Fucking hell, AtSea. Talk about kicking soneone when they're down. I suppose yours are Saints are they.
Flowers. Take no bloody notice, All. None of it is your fault. Children really have no filter. We're all familiar with the saying
"kids can be so cruel".
I agree that he is way old enough for a talk on compassion and the importance on considering other people's feelings

PastaLaFeasta · 03/07/2016 14:09

My six year old has been slow to be aware of things like that but has recently, and repeatedly, told me I have a big tummy, she even said her friends had asked if I have a baby in my tummy. The thing is I don't have a particularly large tummy, looks flat in most clothes and my BMI is healthy, albeit top end. I do wear support garments for a spinal injury which aren't flattering.

I remember thinking my mum was large as a child when she was probably a similar size and build. Compared to a skinny six year old a post baby, pear shaped, size 12 woman does look big. And it will be much worse for kids now due to exposure to media images of "perfect" bodies - including surgical and digital enhanced. Wobbles, stretch marks and saggy skin is normal for a mum. Take him to the beach to see all the other various bodies and he'll see his mum is perfectly fine!

SecretlycrushingonTomHanks · 03/07/2016 14:15

Your child is not nasty! Shame on anyone saying that, they obviously don't have children. Anybody that does knows that they'll say something similar to this at some point. He most likely didn't think it through when he said it and like a lot of people here are saying children don't have a sensitivity filter. My DD (5) told me recently that my tummy wobbles.
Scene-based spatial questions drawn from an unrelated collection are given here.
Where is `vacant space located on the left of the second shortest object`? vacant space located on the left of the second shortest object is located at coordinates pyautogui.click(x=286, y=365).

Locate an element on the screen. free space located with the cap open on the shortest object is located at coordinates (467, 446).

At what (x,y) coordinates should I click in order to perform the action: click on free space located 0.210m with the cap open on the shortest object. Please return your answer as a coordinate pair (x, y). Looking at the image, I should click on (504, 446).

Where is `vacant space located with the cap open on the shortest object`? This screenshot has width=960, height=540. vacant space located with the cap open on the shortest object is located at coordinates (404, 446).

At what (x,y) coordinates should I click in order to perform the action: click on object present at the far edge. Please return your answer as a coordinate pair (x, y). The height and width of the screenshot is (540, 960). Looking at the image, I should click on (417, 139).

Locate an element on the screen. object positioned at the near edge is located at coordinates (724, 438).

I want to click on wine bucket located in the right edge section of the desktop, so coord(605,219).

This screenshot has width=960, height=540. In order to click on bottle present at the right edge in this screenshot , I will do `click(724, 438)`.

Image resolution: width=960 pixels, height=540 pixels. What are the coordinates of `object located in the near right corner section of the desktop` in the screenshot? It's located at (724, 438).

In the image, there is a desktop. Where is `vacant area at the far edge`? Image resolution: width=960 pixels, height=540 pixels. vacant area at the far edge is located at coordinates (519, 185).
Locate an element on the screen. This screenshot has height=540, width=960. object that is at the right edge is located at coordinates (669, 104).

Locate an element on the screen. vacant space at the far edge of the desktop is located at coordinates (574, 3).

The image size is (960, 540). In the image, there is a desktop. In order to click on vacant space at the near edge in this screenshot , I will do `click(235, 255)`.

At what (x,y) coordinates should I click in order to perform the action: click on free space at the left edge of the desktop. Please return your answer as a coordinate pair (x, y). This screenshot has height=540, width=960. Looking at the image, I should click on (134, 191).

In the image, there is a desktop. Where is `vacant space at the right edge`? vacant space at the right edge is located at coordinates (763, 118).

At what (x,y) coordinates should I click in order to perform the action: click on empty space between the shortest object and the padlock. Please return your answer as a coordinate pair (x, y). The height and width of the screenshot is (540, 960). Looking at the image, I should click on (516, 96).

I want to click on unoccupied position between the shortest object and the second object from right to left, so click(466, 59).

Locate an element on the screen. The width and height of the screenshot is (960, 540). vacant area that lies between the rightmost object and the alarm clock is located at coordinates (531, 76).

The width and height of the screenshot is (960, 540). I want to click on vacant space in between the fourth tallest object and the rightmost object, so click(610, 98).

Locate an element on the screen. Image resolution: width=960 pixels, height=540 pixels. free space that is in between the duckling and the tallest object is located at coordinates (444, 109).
I just explained to her that was because she'd grown in there as had DD2 so it had to stretch a bit. I'd just explain to him that saying those kind of things to people is unkind and could hurt their feelings. You say he's apologised a lot so I'm thinking you've got the message through. They do come away with a lot of things from other children at school as well as I've learned this past year with DD1. Maybe he picked something up there.

MarianneSolong · 03/07/2016 14:24

A swimsuit would reveal my legs the same as a bikini though, plus it's too hot!

I just don't 'do' bikinis. I have a swimsuit for swimming. Bikinis tend to be useless for real swimming.

I'm not a great one for sunbathing and hate the way I have to put suncream everywhere if wearing very little. (I'm fair-skinned.) So tend to wear a sleeveless top and shorts if it's really hot. Or often stuff like loose light clothing that covers everything so I don't worry about burning - plus a big hat. And sit in the semi-shade.